Forgotten but not gone.

That’s one way of describing Ausgold, a WA gold explorer with a unique project set in sheep paddocks, and a double connection to one of Australia’s best recent gold discoveries.

For much of the past decade Ausgold (ASX:AUC) has been quietly beavering away at its Katanning gold project located 300km south-east of Perth, a place better known for sheep studs and wheat farms.

Gold, however, is not totally foreign to the region. Oldtimers picked up nuggets more than a century ago before being lured (along with most farm hands) to the rich gold discoveries near Kalgoorlie.

As recently as the mid-1990s a small mine called Jinkas was operated by Otter Exploration, recovering around 20,000 ounces of gold – only to be closed after the gold price collapsed when Britain sold much of its gold, an exit which knocked the price down to less than $US300 an ounce.

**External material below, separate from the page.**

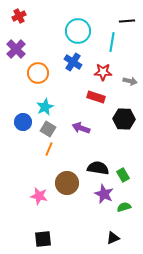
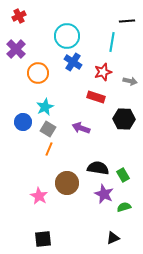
cyan circle: moved 11 px left, 5 px down
red star: rotated 18 degrees counterclockwise
pink star: rotated 18 degrees clockwise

Ausgold’s theory is that Jinkas, and a number of other gold deposits in the region, are part of a common, elongated, geological feature which is the sixth and western-most of a series major gold-bearing structures that include the Kalgoorlie, Laverton and Yamarna gold provinces belts.

Of those, Yamarna is the parallel which management at Ausgold likes to use as a reason for investors to take a closer look at what’s happening at Katanning, both because of the north-to-south trend of the geology and the success of Gold Road Resources, a company which once looked a bit like Ausgold – small and working in under-explored country.

As recently as four years ago Gold Road was a true “penny dreadful” trading at 4c a share as it explored the Yamarna region’s semi-desert that is closer to the South Australian border than Perth, a region long-regarded as too isolated, inhospitable and lacking much in the way of rocky surface outcrops to aid explorers.

Through sheer persistence Gold Road made what is now the Gruyere discovery that lies at the heart of a joint venture with South African mining major, Gold Fields. Their deal has been a factor in Gold Road rocketing up from a market value of $20 million to $610 million since mid-2013.

Money and geology are the parallels that connect Ausgold with Gold Road because Ausgold does look somewhat like Gold Road of four years ago complete with a lowly share price of 3c, a stock market value of $12 million, and an exploration project which is off the beaten track.

Differences, at first glance, are more obvious than the parallels because while Gold Road is working in the true outback, with passing emus for company, Ausgold is working in sheep paddocks which, at this time of the year, are a lush green.

The job Ausgold has set itself is not an easy one. But it has attracted a loyal band of investors, many who have followed the company’s well-connected chairman, Richard Lockwood, from his time as a prominent London stockbroker with firms such as Hoare Govett. Ausgold has also formed a strong relationship with another explorer, Chalice Gold.

The recent appointment of a new managing director in Matthew Greentree, plus the award of a small government grant to help fund a fresh round of drilling at Katanning should see Ausgold, start to develop traction and generate news flow which has been lacking recently.

One of the challenges facing the company is knowing where to start with a project that has found gold along 17 km of strike stretching to the north and south of the original Jinkas pit, which could be amenable to a production re-start by cutting back the old pit walls to reach an estimated 315,000 oz of gold in 6.75 million tonnes of ore grading 1.45 grams a tonne.

In total, Ausgold’s Katanning project (as currently understood) contains 785,00 oz of gold, but in multiple locations, which is another interesting parallel with Gold Road’s Yamarna project before it focused in on Gruyere with a well-heeled partner to get the cash flowing in rather than out.

Ausgold, potentially, has a tiger by the tail.

There is ample evidence of gold in the south-west of WA, which was proved conclusively by the bauxite-miner and alumina producer, Alcoa, when it discovered (by accident) the world-class Boddington goldmine now operated by the US gold giant, Newmont.

Reasons for not looking closer at the south-west corner of WA include the issues of alternative land use, mainly farming and forestry, which can raise political and environmental obstacles.

Ausgold’s Katanning project is not burdened by land access issues because most local farmers welcome the prospect of an additional source of income.

The trick now for Ausgold is to do what Gold Road did, find a deposit big enough to justify a start on development while continuing to explorer a large tenement holding, a process which could see the stock significantly re-rated.